TASK ITEM A: In the entries following the passage, switch "EIN Presswire" to "the publisher" and repeat their lines with nothing else changed. Omit the pictures.

SELECTED PASSAGE:
BEGIN

Mid-infrared has been one of the least-developed wavelength regimes, however. It is a difficult range due to certain physical limitations, and hence both optical sources and detectors that can operate at these wavelengths are very difficult to achieve. Progress has been made in this regard in the past decade or so and decent quantum-cascade lasers and uncooled photodetectors have been developed.
Another key photonic device for system applications is optical modulators and that is what CREOL researchers have demonstrated for the first time. Optical modulators are, in essence, light switches needed to turn light off and on in order to transmit data in a communication link at very high speeds.
Standard waveguide and modulator platforms developed for shorter wavelengths do not work properly at mid-infrared wavelengths for a variety of reasons. To achieve mid-infrared optical modulators, Chiles bonded a thin film (220 nanometers thick) of silicon to a lithium niobate wafer by a novel technique. Lithium niobate is an exotic compound of niobium, lithium and oxygen and has a strong electro-optic effect useful for ultrafast modulators. The silicon-on-lithium-niobate (SiLN) was then used as a platform to fabricate optical waveguides and modulators at CREOL’s nanofabrication facility, an advanced UCF multiuser laboratory equipped with state-of-the-art tools such as electron-beam lithography. The fabricated modulators were then characterized by pumping light in and out of the photonic chips at the mid-infrared wavelength of 3.39 micrometers showing satisfactory performances.

END

RECORDS SUPPLIED:

BEGIN

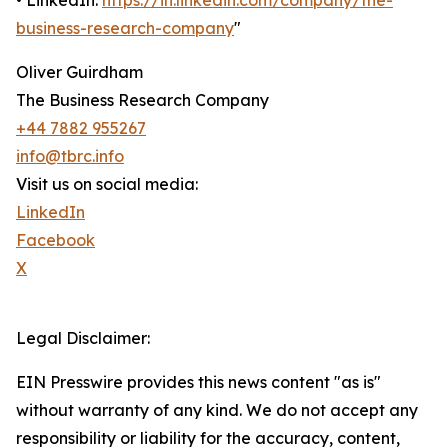
• LinkedIn:
https://in.linkedin.com/company/the-
business-research-company
"
Oliver Guirdham
The Business Research Company
+44 7882 955267
info@tbrc.info
Visit us on social media:
LinkedIn
Facebook
X
Legal Disclaimer:
EIN Presswire provides this news content "as is"
without warranty of any kind. We do not accept any
responsibility or liability for the accuracy, content,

END

TASK ITEM B: According to the passage on mid-infrared modulators, why was a silicon film bonded to a lithium niobate wafer? Answer in one to three sentences.

EXERCISE ANSWER A:
• LinkedIn:
https://in.linkedin.com/company/the-
business-research-company
"
Oliver Guirdham
The Business Research Company
+44 7882 955267
info@tbrc.info
Visit us on social media:
LinkedIn
Facebook
X
Legal Disclaimer:
the publisher provides this news content "as is"
without warranty of any kind. We do not accept any
responsibility or liability for the accuracy, content,

EXERCISE ANSWER B: Standard waveguide and modulator platforms made for shorter wavelengths do not work properly at mid-infrared wavelengths. Lithium niobate has a strong electro-optic effect that is useful for ultrafast modulators. Bonding a thin silicon film to a lithium niobate wafer therefore produced a platform for fabricating mid-infrared waveguides and modulators.